Kirk reiterated Obama's goal, first articulated at the State of the Union, to double U.S. exports over the next five years, an expansion that would support 2 million new jobs.
"Today, exports account for more than one in every $10 of America's income," he said, according to the text of his remarks as prepared for delivery. "Exports support millions of jobs across the country. And in the last half of 2009 exports alone accounted for more than half of all U.S. economic growth."
He added, "In 2010, as the world economy recovers, export-driven growth opportunities will continue to multiply."
Kirk said the Obama administration's goals were to reach a "balanced and ambitious" conclusion to the Doha Round trade talks and advance and ratify pending free trade agreements with Columbia, Korea and Panama.
"At the same time, we are taking steps to expand on and deliver additional job-creating opportunities to American businesses and workers in accordance with America's trade rights under our existing agreements," he said.
He added, "Beginning with frank negotiations and concluding in legal remedies when necessary, our enforcement efforts have already saved jobs in the American tire industry, won direct distribution rights for American content companies in China and challenged unjustified restrictions on U.S. exports of agricultural products."
One of the main goals is to crack down on intellectual property piracy, though Kirk said he hesitated to use that term for the theft in an age when piracy has come to seem glamorous.
"That kind of behavior is a plague on international commerce," he said. "We are working with trading partners around the world to develop a new Anti-Counterfeiting Trade Agreement that will support America's competitive advantage in cutting edge industries and protect the intellectual property that goes into new products and new services."
He added, "Intellectual property theft doesn't just hurt American creators and investors.

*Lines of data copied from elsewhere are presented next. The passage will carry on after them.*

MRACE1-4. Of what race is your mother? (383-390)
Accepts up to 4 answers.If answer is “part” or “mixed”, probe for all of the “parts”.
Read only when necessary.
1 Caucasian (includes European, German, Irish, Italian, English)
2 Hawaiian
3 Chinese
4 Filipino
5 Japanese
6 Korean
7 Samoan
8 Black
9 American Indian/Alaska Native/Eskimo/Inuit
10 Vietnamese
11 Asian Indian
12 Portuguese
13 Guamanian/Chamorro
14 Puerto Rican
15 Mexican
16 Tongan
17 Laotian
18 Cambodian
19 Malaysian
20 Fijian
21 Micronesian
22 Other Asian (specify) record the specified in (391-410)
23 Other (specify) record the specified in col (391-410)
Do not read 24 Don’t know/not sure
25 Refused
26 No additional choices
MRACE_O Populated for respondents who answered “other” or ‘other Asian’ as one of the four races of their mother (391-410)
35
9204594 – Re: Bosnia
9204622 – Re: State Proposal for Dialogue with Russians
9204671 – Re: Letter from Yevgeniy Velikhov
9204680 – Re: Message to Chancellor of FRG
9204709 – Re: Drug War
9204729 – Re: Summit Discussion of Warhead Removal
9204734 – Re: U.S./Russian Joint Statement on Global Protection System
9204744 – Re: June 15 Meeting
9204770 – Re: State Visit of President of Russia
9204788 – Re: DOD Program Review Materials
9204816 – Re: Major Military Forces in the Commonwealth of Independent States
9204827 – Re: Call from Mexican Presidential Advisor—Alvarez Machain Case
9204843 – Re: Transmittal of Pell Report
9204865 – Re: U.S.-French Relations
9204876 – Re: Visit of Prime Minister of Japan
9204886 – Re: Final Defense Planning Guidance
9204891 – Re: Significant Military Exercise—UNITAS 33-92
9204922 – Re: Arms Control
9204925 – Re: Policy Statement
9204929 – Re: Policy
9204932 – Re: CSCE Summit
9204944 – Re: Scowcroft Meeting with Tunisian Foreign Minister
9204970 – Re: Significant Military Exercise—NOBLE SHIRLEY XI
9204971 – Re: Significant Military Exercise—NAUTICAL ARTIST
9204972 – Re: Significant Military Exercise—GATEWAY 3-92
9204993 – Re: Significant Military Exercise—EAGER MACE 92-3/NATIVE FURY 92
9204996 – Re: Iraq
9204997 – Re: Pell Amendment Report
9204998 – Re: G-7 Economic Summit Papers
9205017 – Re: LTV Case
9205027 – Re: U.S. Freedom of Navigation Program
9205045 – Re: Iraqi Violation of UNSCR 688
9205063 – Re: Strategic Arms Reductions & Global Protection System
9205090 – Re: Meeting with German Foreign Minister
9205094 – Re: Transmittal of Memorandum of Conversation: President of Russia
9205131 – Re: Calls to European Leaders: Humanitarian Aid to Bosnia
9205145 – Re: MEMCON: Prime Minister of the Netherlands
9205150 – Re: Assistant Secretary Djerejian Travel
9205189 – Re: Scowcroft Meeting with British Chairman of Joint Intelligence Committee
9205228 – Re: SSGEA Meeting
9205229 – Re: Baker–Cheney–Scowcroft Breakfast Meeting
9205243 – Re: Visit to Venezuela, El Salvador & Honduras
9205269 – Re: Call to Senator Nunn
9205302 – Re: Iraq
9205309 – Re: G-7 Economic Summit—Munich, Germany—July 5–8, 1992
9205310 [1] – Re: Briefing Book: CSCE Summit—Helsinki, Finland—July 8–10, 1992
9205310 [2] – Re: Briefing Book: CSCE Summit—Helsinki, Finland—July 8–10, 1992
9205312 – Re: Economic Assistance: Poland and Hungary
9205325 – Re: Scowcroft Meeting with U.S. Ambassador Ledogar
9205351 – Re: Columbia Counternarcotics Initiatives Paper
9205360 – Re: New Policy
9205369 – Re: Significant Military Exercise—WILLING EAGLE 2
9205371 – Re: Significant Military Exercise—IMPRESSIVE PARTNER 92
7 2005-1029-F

It can also harm the unwitting consumers of potentially harmful counterfeit goods."
However, Kirk said the U.S. would also strive to uphold basic international labor rights.
"When our trading partners violate their labor obligations in our trade agreements or deny foreign workers their internationally recognized rights, that tilts the playing field away from American businesses and workers," he said.
He added, "Successful trade policy is made when we get beyond the idea that new market openings and enforcement are somehow oppositional or that trade must always be a battle between international interests and domestic ones, business versus labor, trade versus jobs."
Another key area of opportunity is expanding market access in southeast Asian countries, which the International Monetary Fund predicts will be a source of important economic growth in coming years.
"Specifically, in 2010 we are looking to take specific steps to make it cheaper, easier and faster to trade in the region," he said. "We are working to address specific barriers to trade and investment in environmental goods and services."
He added, "These steps will help American exporters to succeed in the Asia-Pacific region and they will help [those] economies to grow greener."